Jonathan Kaplan, an assistant professor in the Department of Middle Eastern Studies, noticed an influx of Afghan refugees at his daughter’s elementary school, which inspired him to create the Refugee Student Mentor Program (RSMP) in December 2014.
The RSMP is a partnership between UT Austin’s Center for Middle Eastern Studies and the Austin Independent School District (AISD), providing K-12 students who are refugees from the Middle East and Central Asia with mentors while supplementing the AISD’s English as a second language (ESL) programs. The volunteers are graduate and undergraduate students of varying fluency who have taken language courses in Arabic, Persian, or have experience with Pashto and Dari.
The mentors are proving to be valuable for refugee students adjusting to new schools and a new country. Each week they spend up to five hours with small groups of students, acting as tutors, translators and social support, helping students with schoolwork, talking to them about their lives, and sometimes eating lunch with them.
Beginning with just 15 student volunteers, the program now has more than 50 and serves 21 AISD schools. Rama Hamarneh, a doctoral candidate in the Program in Comparative Literature, has been a coordinator for the RSMP since 2016 and has watched it flourish.

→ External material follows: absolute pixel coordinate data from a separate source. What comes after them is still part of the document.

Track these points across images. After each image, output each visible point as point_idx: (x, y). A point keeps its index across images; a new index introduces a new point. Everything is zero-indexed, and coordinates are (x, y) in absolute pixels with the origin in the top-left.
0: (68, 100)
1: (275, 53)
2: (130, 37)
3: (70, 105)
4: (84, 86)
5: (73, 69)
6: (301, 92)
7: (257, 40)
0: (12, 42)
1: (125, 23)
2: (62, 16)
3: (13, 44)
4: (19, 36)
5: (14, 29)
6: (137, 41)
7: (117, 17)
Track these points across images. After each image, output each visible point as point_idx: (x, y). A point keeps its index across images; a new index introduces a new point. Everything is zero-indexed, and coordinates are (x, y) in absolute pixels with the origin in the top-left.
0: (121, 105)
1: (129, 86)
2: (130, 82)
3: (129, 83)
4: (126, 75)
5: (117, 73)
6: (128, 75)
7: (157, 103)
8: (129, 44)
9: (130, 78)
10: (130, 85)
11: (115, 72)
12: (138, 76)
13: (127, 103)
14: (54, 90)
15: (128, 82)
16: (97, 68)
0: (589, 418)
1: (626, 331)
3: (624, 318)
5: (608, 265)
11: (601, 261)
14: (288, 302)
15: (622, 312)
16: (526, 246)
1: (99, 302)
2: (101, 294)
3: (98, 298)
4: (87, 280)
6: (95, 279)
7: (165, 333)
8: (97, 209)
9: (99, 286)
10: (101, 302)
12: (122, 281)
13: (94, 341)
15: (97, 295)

“There are so many reasons the program is important, but I really appreciate the way that it links our volunteers to the Austin community,” Hamarneh says. “It is really easy to live in a bubble when you’re in school, whether you’re a graduate or undergraduate student, and the RSMP really allows UT students to volunteer and give back to their community, while also bettering their language skills.”
Volunteers are immersed in the language they’re studying and learn dialects to which they wouldn’t typically be exposed. Studying abroad can be difficult for students learning languages and dialects spoken in countries such as Afghanistan and Iraq, says Kaplan. Being able to interact weekly with refugees from those countries and being exposed to the varied vocabulary of younger speakers is extremely beneficial to the fluency of student mentors.

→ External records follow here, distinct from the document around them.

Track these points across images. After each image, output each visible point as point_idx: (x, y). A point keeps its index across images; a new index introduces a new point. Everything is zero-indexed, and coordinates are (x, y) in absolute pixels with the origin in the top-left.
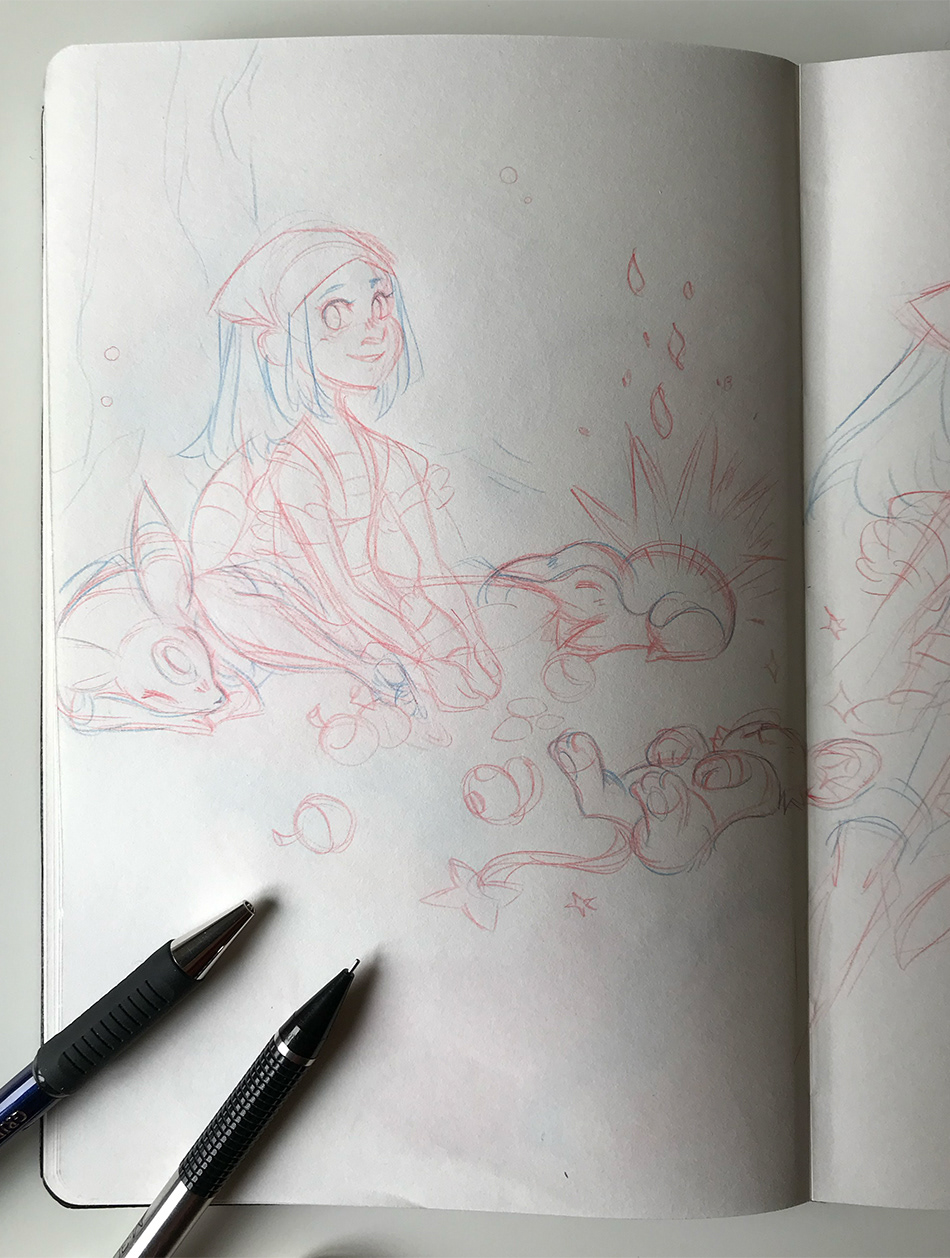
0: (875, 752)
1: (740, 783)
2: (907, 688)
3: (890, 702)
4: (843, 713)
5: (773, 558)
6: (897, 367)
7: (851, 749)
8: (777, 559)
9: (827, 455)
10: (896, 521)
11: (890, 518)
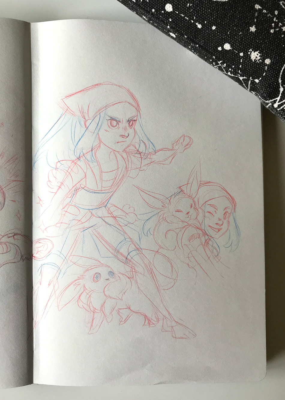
0: (52, 242)
1: (7, 252)
2: (61, 222)
3: (56, 227)
4: (43, 230)
5: (19, 181)
6: (58, 120)
7: (45, 241)
8: (20, 181)
9: (39, 148)
10: (58, 169)
11: (56, 168)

In addition to having in-school volunteers, program director Katie Aslan says the RSMP also holds teacher training sessions on campus to help extend its reach into surrounding communities including in Pflugerville, where a large part of the refugee community has settled.

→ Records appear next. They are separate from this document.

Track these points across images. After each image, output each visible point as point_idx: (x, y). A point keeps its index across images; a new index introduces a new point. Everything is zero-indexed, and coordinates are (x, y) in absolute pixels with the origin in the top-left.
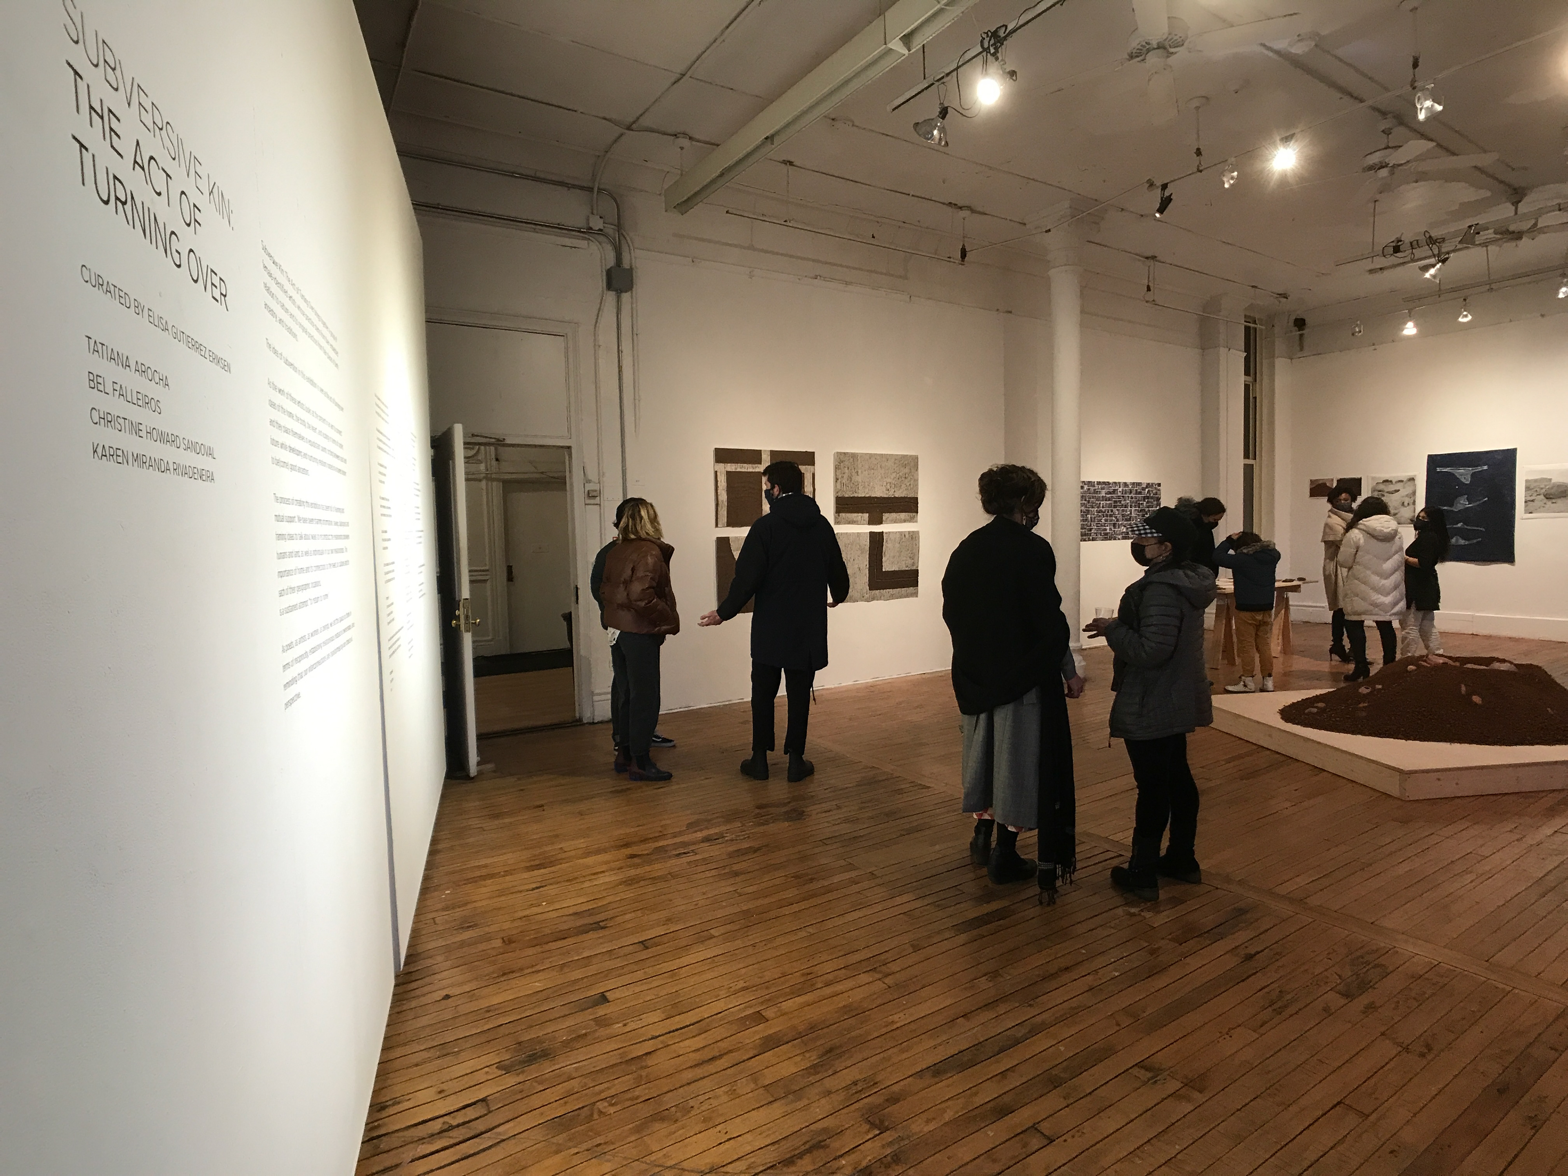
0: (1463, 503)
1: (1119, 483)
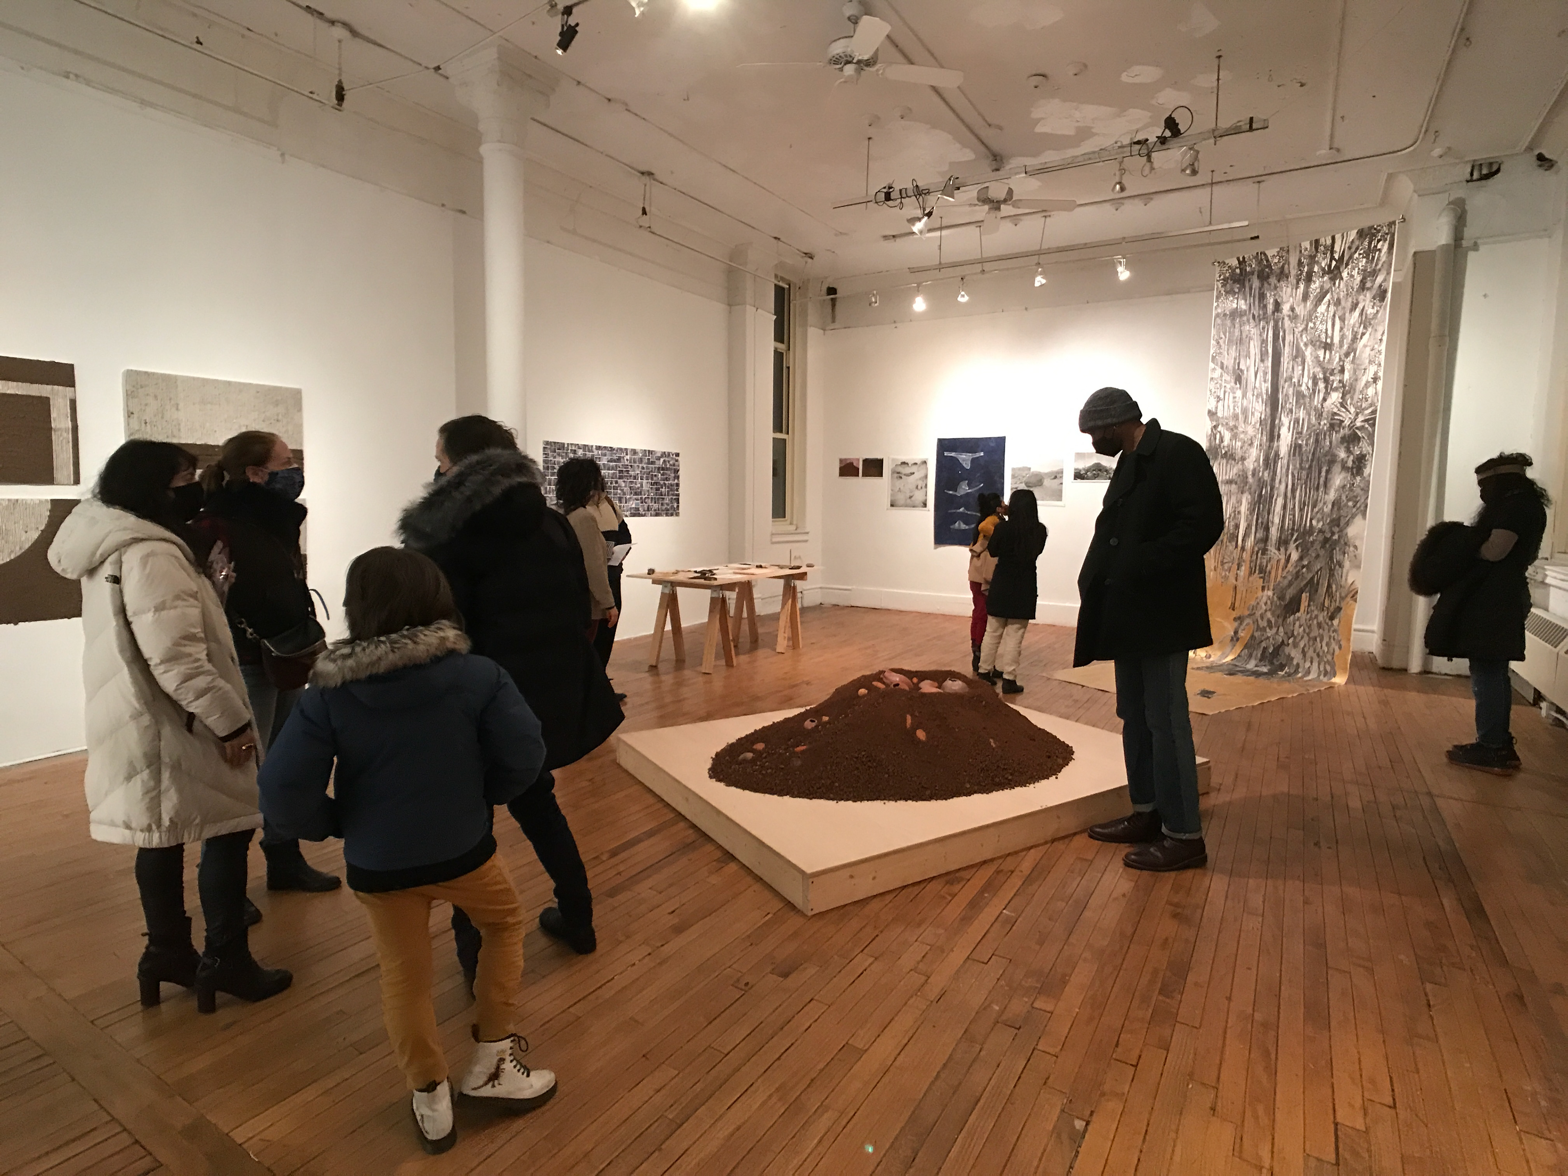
0: (964, 488)
1: (626, 449)
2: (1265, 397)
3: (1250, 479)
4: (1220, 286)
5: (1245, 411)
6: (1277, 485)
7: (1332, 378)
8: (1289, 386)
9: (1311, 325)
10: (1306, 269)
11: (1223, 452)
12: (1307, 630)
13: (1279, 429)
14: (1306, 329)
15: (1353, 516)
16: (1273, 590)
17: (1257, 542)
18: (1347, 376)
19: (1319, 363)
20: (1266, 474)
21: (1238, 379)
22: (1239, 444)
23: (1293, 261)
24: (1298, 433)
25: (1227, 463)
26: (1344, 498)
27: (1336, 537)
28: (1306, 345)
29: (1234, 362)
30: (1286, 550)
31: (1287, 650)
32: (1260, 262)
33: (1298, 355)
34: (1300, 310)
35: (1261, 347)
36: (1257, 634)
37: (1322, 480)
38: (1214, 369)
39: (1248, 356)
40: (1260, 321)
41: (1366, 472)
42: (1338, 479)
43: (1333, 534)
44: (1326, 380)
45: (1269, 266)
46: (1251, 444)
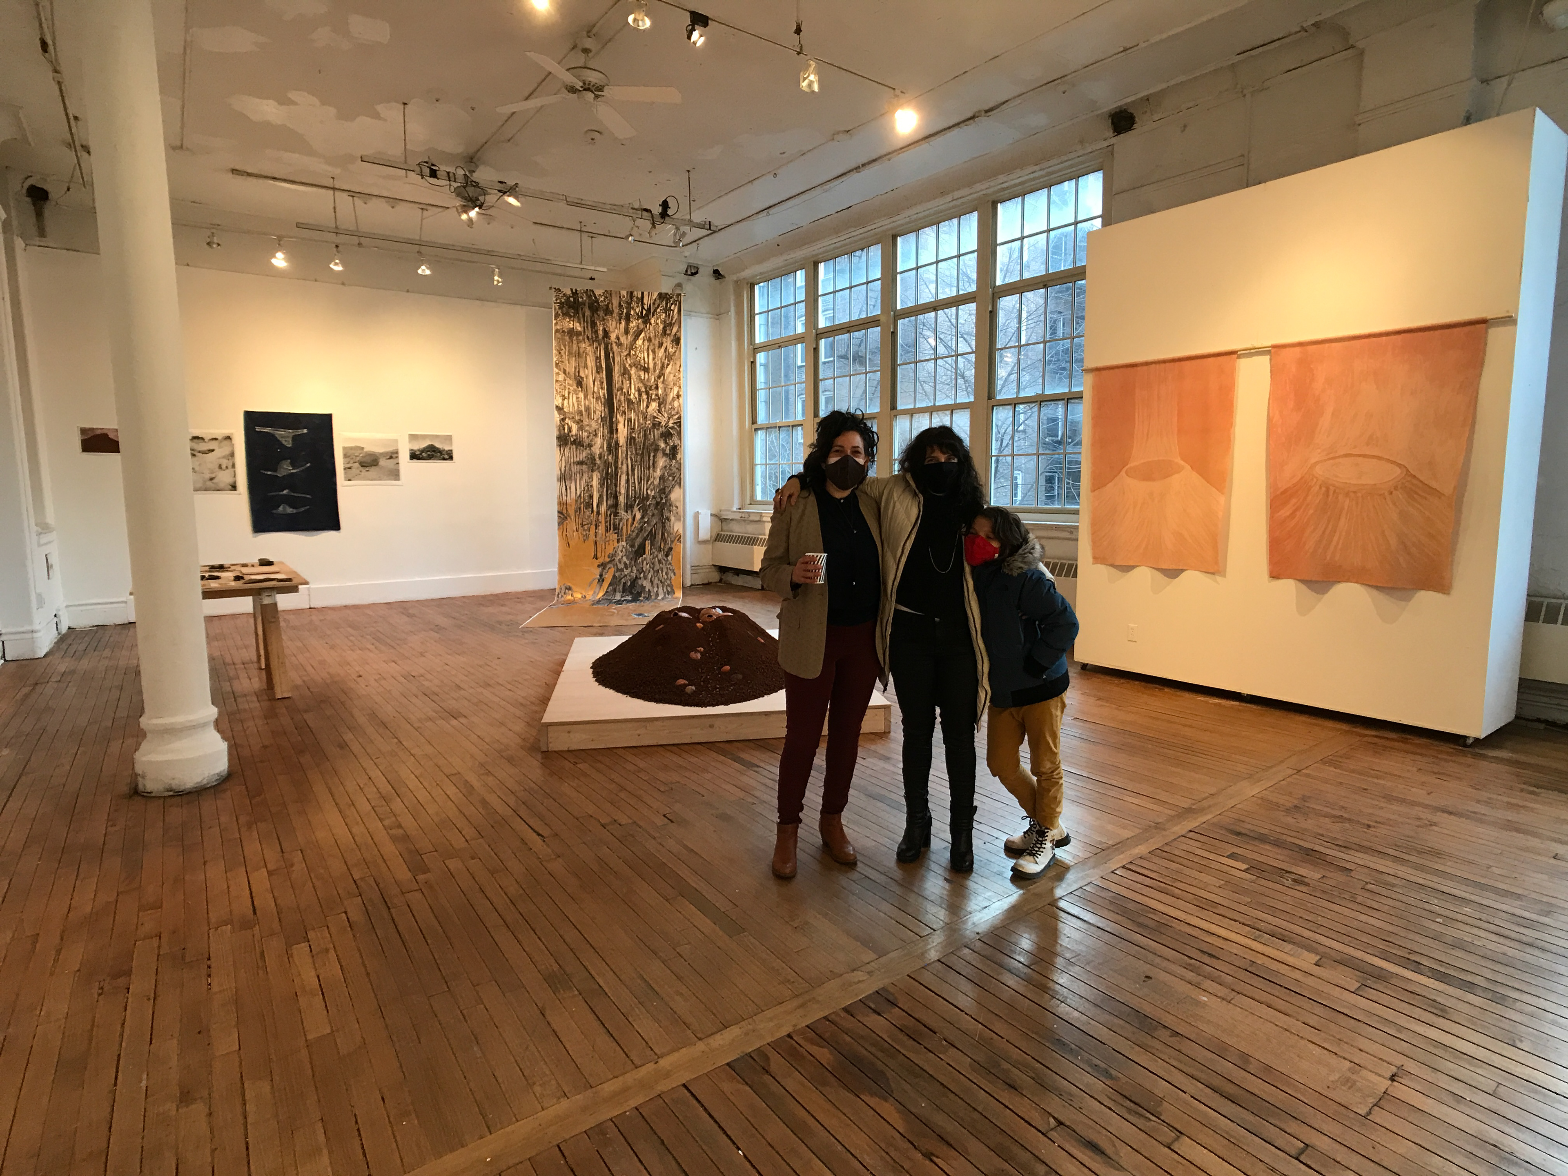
0: (286, 468)
2: (603, 400)
3: (598, 461)
4: (557, 307)
5: (588, 409)
6: (620, 466)
7: (651, 392)
8: (621, 394)
9: (633, 352)
10: (625, 311)
11: (572, 440)
12: (652, 566)
13: (617, 425)
14: (629, 354)
15: (673, 487)
16: (626, 541)
17: (609, 507)
18: (660, 392)
19: (642, 381)
20: (610, 457)
21: (580, 383)
22: (585, 434)
23: (615, 302)
24: (631, 429)
25: (577, 448)
26: (666, 474)
27: (664, 501)
28: (630, 366)
29: (575, 371)
30: (632, 512)
31: (640, 582)
32: (589, 297)
33: (625, 372)
34: (623, 339)
35: (596, 362)
36: (617, 574)
37: (651, 462)
38: (558, 374)
39: (586, 366)
40: (593, 342)
41: (678, 457)
42: (662, 462)
43: (662, 499)
44: (647, 393)
45: (597, 301)
46: (596, 435)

Last year, the RSMP raised more than $10,000 on Hornraiser for transportation costs, which allowed the organization to serve more high-need Austin schools that aren’t accessible by bus, something crucial to many of the student mentors who often rely on public transit.
“This program has already evolved so much,” Aslan says. “I don’t think any of us imagined that a small program in one school would expand to so many schools in just three years. We have been able to help so many more refugee students than we ever imagined because of the enthusiasm of our students and a great partnership with the school district. The flow of refugees in the Austin area fluctuates so much, and we will continue to adapt to all of these changes in order to reach the students who need us the most.”